WHAT YOU SHOULD DO » Wherever "ankle" turns up in a line of the entries below, that line counts. Say how many such lines there are, with no other words.

========

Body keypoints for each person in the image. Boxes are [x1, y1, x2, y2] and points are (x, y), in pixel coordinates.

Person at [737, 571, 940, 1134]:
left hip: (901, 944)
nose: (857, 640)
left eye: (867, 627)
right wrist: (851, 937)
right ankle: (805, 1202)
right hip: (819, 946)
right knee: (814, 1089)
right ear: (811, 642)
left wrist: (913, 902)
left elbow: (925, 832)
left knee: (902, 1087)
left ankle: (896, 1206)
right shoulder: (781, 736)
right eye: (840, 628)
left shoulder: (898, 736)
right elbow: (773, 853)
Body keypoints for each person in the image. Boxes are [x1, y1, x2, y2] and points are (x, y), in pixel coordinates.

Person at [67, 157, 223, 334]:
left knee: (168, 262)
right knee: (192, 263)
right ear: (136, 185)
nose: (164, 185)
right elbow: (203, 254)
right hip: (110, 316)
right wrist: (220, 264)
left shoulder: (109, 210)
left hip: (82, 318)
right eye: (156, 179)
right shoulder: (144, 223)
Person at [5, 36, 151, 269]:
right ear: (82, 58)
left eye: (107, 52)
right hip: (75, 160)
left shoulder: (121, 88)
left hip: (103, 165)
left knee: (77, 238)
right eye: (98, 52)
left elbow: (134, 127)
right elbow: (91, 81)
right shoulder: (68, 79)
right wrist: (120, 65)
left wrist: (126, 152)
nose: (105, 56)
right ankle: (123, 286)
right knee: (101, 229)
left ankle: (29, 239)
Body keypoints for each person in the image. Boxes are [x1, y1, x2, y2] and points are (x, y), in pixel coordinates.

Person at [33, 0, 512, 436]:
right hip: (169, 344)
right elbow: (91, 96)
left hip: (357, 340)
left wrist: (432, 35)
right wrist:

========

ANSWER FOR THIS EXERCISE » 4